Entre las muchas cosas que estamos obligados a diferenciar en el espacio de lo público, de la planeación y la toma de decisiones, está lo que es el fin y el medio, es decir: identificar objetivo e instrumento.
Eso, que parece simple, no lo es tanto debido a que, visto en el tiempo, lo que ayer fue un fin se transforma en medio, y aquello que creímos instrumental se torna en la mejor prueba del fin cumplido.
La educación, por ejemplo, es uno de los fines individuales y sociales que con mayor claridad se pueden identificar; desplegada en el tiempo, se convierte en el medio privilegiado para acceder a los beneficios del desarrollo, a la adecuada incorporación al mercado laboral, en el instrumento insustituible para el desarrollo integral del ser humano.
Hay, sin embargo, un tema en el que resulta esencial establecer con toda claridad lo que se entiende por fin y lo que se define como medio, y ése es justamente el ámbito del poder donde la confusión puede convertirse en la diferencia fundamental.
Cuando se aspira al poder para llevar a cabo las tareas que la colectividad ha definido como esenciales, la lucha por acceder a él se lleva a cabo en el ámbito de las ideas, de las propuestas, haciendo de su discusión el método para definir lo que colectivamente se pretende, las etapas en que ello sucederá y lo que cada quien tendrá que aportar si decide llevarlo a cabo; no se pretende convencer acerca de que los cambios carecerán de costo, sino que éstos se identifican señalándose lo que habrá que superar para alcanzarlos.
En cambio, cuando lo que se busca es el poder por el poder, se privilegia el culto a la personalidad, la superposición del líder carismático sobre las ideas, la pretensión de que es el hombre la diferencia entre un estado de cosas y otro que se propone como idílico y mejor; resulta obvio que se buscará ocultar los costos que habrán de pagarse y que se emplearán los medios para convencer de que el cambio será indoloro.
De la memoria colectiva extraemos la experiencia de que cualquier cambio implicará costos, que todo beneficio demanda inversión, pero somos susceptibles a creer que efectivamente ello puede suceder sin el menor esfuerzo confiando en el mesianismo que se propone como paradigma.
Los fenómenos colectivos que han decidido optar por el ilusionismo social no deben olvidarse, como tampoco ignorar los enormes costos que han tenido que pagar por haberlo hecho.
Quien busca el poder como medio, elegirá un despliegue político basado en el convencimiento y en la suma de consensos; quien busca el poder como fin, utilizará la mercadología como el instrumento para llevar a cabo sus objetivos.

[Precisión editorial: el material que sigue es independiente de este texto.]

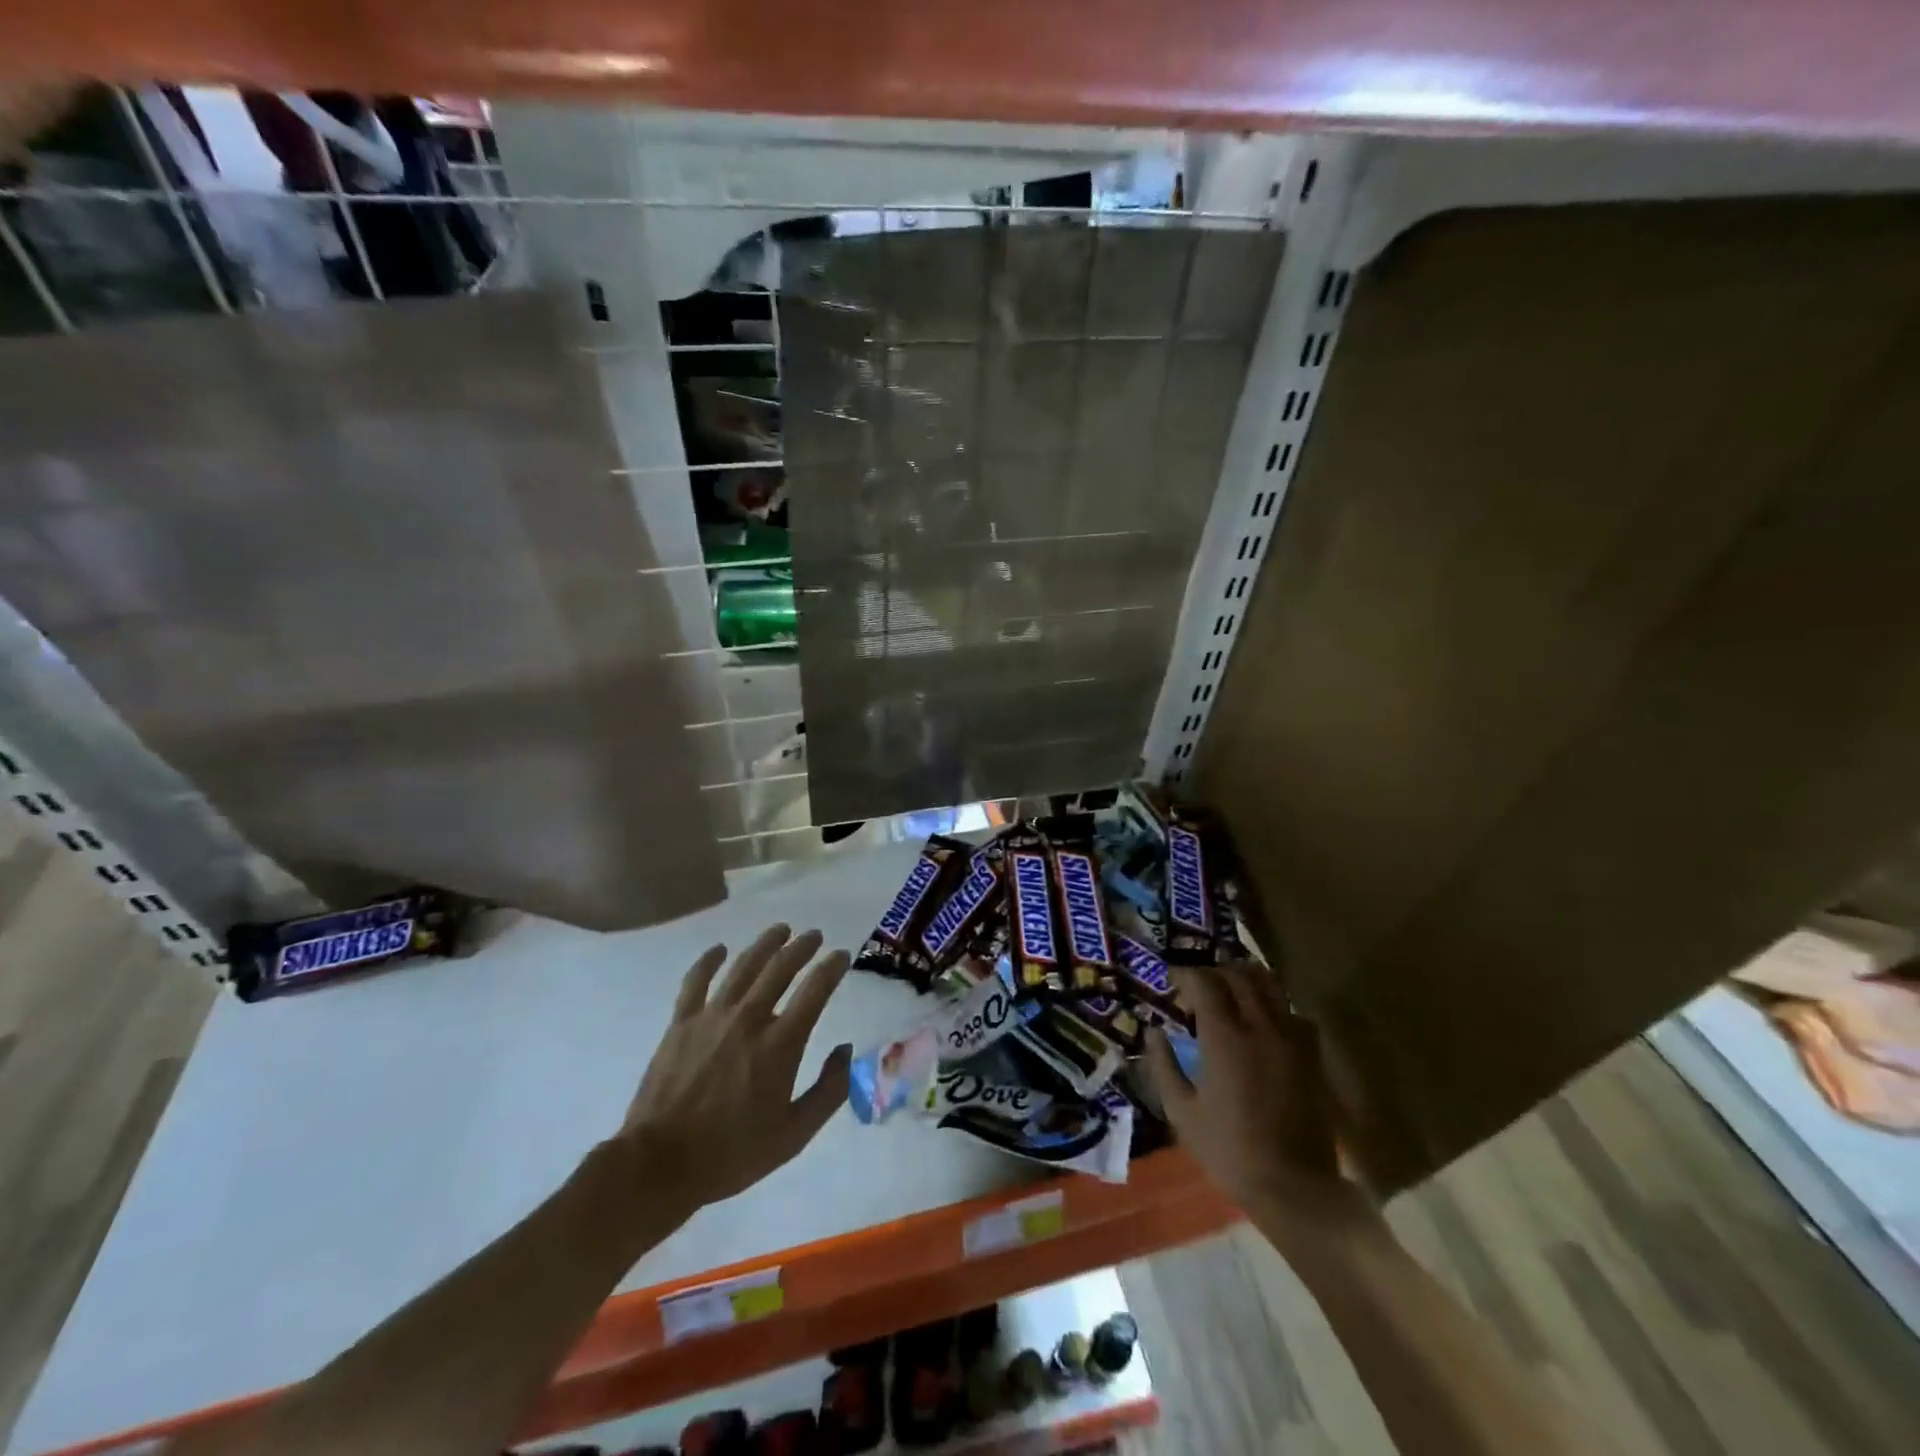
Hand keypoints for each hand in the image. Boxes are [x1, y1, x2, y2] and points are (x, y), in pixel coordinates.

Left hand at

Uno y otro estarán sujetos al arbitrio de los ciudadanos que se pronunciarán a través del voto, el cual es cada vez más volátil, pragmático y diferenciado.
En la perspectiva del poder como medio, los medios de comunicación social son herramientas para hacer llegar a los votantes la oferta política; de otra manera estaríamos dejando que de ellos dependa que las imágenes superen a las ideas, que las ilusiones derroten a la realidad y que la virtualidad se apodere de la voluntad social.
Esta circunstancia está ya en marcha en México y lo que está en juego es el futuro. La ciudadanía tiene la palabra.